WHAT IS BEING ASKED:
Search the lines of the records for the word "cattiva", and copy every line that has it.
DATA TO EXAMINE Block Start
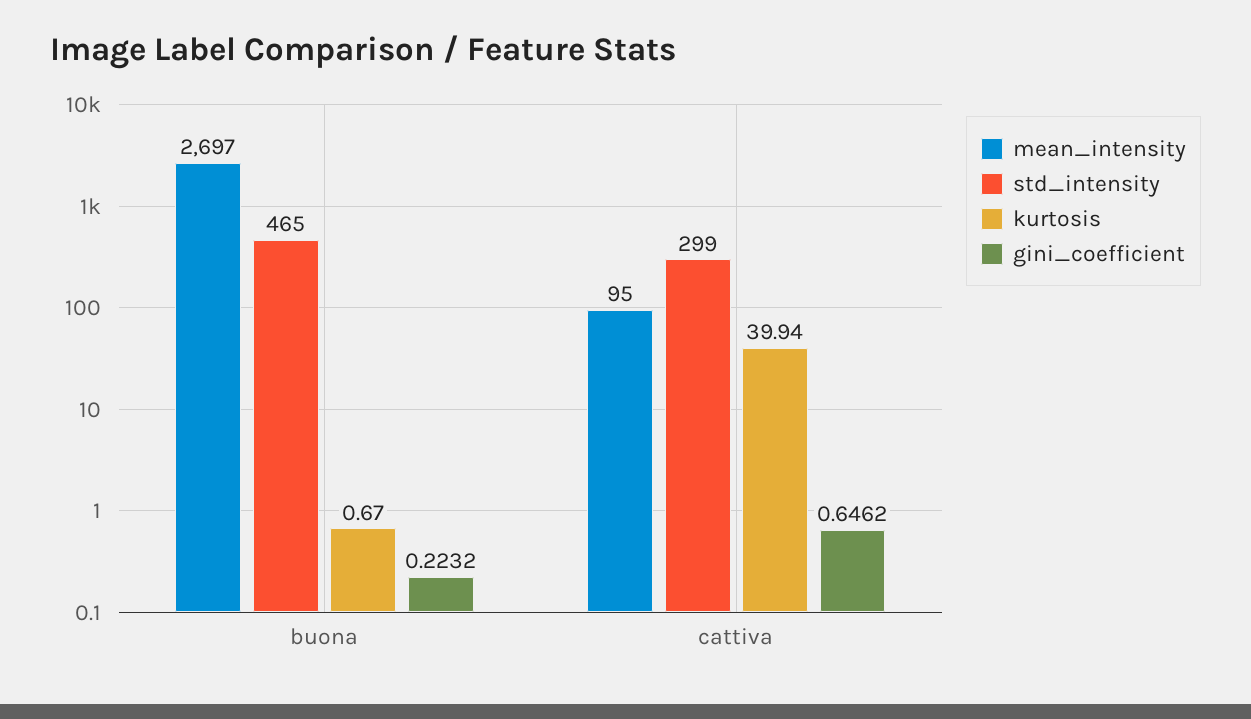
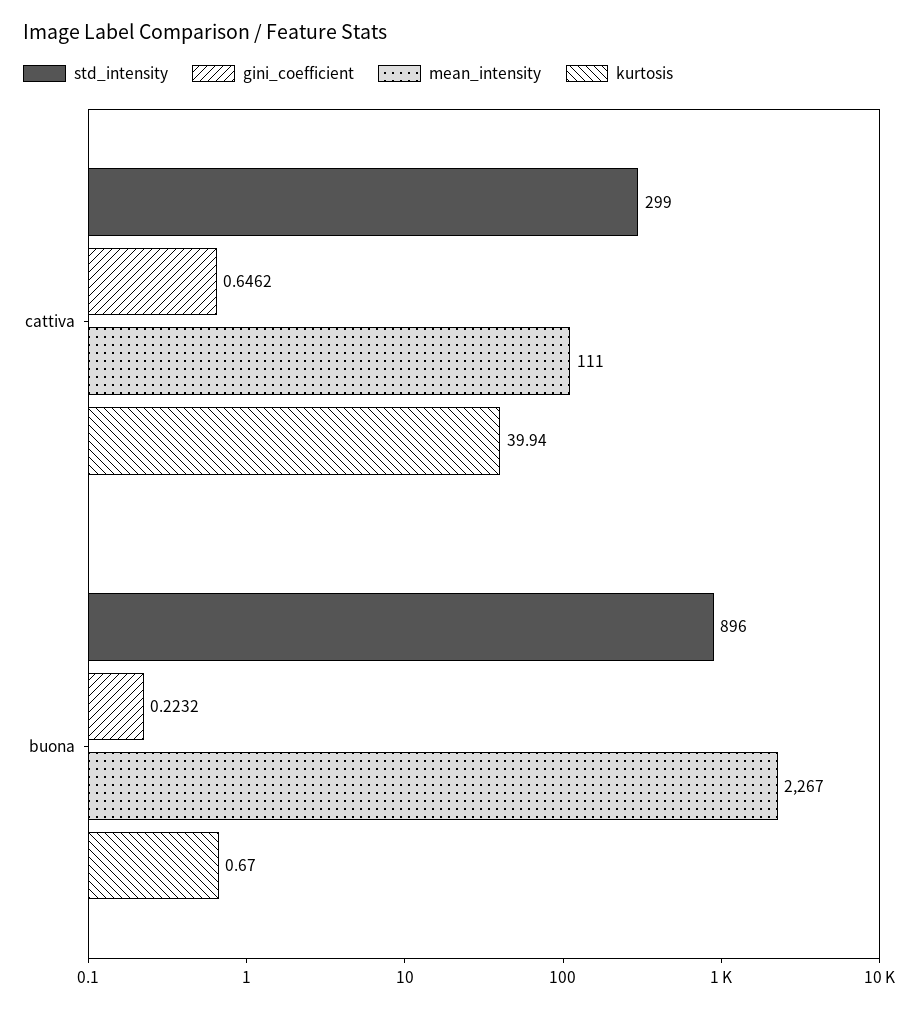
  {
    "mean_intensity": {
-     "buona": 2697,
+     "buona": 2267,
-     "cattiva": 95
+     "cattiva": 111
    },
    "std_intensity": {
-     "buona": 465,
+     "buona": 896,
      "cattiva": 299
    },
    "kurtosis": {
      "buona": 0.67,
      "cattiva": 39.94
    },
    "gini_coefficient": {
      "buona": 0.2232,
      "cattiva": 0.6462
    }
  }

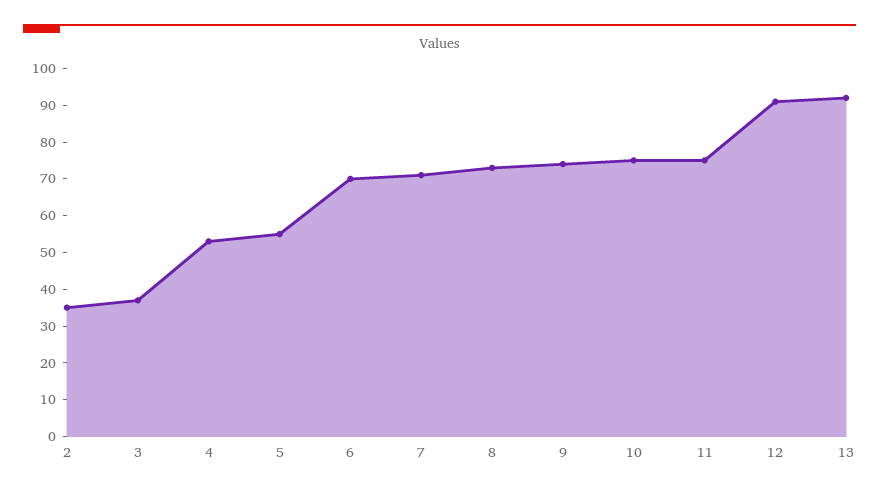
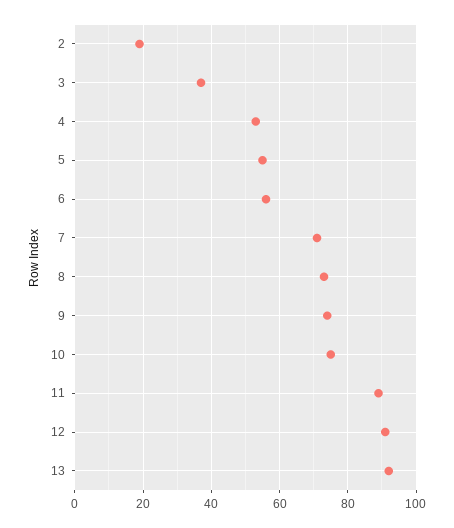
  {
-   "2": 35,
+   "2": 20,
    "3": 35,
    "4": 55,
    "5": 55,
-   "6": 70,
+   "6": 55,
    "7": 70,
    "8": 75,
    "9": 75,
    "10": 75,
-   "11": 75,
+   "11": 90,
    "12": 90,
    "13": 90
  }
DATA TO EXAMINE Block End
TASK OUTPUT:
-     "cattiva": 95
+     "cattiva": 111
      "cattiva": 299
      "cattiva": 39.94
      "cattiva": 0.6462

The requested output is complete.